Guess what? If you’re using an unencrypted Wi-Fi network, such as in a public place, any data you transmit over that network is inherently insecure and can be intercepted by anyone nearby with the right tools. Wireless is essentially a shared medium that is broadcast via radio waves. Therefore, anyone with a wireless card could monitor your network traffic, which could include passwords, account numbers, etc.
To protect yourself against possible intrusions, follow these general guidelines when connecting to an unencrypted Wi-Fi network, especially when accessing confidential/financial systems or handling important data.
- Turn off your Wi-Fi when away from home or work, if you’re not using it, in order to prevent unintended connections to potentially unsafe wireless networks
- If you have to use a public Wi-Fi, use Virtual Private Networking (VPN), such as Pace VPN (vpn.pace.edu), to create a secure tunnel which ensures that your data is encrypted as it travels over the Internet
- Browse only encrypted Web pages that use HTTPS (check the beginning of the Web address)

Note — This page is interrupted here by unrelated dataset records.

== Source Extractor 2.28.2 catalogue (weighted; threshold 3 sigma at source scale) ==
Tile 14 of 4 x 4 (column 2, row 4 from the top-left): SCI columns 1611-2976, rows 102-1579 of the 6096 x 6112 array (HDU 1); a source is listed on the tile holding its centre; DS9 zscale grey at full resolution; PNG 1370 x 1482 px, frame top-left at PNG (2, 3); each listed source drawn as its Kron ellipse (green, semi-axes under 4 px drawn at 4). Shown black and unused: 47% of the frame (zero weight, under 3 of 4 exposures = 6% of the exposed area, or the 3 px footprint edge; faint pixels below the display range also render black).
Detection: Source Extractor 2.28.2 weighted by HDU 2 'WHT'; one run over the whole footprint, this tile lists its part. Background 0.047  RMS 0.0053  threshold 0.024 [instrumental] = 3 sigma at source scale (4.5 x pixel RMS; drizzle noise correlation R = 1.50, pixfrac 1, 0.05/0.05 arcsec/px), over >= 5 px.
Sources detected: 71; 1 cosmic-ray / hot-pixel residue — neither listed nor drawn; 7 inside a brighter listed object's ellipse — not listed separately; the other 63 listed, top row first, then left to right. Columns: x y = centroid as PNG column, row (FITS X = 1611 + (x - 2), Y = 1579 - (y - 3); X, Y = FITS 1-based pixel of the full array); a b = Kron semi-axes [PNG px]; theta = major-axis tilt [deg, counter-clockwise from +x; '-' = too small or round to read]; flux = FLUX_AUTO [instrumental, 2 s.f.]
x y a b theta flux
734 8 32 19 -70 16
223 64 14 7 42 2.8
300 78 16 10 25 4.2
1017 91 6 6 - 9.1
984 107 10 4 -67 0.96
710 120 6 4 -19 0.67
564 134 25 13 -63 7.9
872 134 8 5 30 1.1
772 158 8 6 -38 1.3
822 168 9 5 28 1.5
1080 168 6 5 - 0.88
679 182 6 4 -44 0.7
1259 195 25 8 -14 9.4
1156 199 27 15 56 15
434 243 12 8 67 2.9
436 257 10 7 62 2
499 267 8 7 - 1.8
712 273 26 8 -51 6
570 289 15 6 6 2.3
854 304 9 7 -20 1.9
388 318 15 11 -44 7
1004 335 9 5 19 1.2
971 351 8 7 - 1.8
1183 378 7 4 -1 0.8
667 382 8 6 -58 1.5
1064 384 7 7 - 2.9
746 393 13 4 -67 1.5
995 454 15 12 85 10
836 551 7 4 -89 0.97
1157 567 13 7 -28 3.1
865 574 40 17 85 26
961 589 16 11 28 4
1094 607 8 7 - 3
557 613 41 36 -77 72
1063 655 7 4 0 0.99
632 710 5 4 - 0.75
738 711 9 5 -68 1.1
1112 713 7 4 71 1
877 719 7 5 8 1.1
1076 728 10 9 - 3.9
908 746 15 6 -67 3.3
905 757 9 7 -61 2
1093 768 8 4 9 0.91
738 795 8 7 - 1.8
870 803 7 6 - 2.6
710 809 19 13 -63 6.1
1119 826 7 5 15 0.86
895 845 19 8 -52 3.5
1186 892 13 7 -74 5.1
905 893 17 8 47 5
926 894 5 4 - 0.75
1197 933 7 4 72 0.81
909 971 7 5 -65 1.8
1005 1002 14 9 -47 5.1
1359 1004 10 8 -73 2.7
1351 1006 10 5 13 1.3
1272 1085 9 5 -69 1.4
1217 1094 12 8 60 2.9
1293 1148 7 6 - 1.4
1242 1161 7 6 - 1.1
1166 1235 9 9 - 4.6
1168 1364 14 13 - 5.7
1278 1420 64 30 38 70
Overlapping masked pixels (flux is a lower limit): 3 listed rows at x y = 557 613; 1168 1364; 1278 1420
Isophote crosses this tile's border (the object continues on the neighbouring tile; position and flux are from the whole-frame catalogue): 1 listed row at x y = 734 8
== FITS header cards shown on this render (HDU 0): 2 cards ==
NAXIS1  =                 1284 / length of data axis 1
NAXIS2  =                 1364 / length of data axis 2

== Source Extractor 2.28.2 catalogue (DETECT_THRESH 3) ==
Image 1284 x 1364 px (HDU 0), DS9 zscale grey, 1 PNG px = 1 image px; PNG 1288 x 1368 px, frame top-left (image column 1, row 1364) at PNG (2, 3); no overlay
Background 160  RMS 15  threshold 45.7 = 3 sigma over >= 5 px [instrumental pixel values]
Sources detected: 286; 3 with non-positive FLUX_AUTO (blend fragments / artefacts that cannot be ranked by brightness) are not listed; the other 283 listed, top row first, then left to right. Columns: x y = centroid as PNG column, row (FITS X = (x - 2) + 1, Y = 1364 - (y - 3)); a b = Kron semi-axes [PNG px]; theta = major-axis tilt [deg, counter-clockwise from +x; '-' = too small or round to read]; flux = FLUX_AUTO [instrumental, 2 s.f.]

- Perform file transfers using encrypted transfer services such as Secure Shell (SSH) protocol, sFTP, FTPS and HTTPS
- Make folders on your computer private – This will make it more difficult for hackers to access your files.
Pace University moved to secure its wireless network in the summer of 2010 and currently encrypts all data traveling over its Pace_Secure wireless network. This means that the information that travels between your computer and the access point is now encrypted, so it cannot be deciphered by anyone, except by the rightful recipient(s).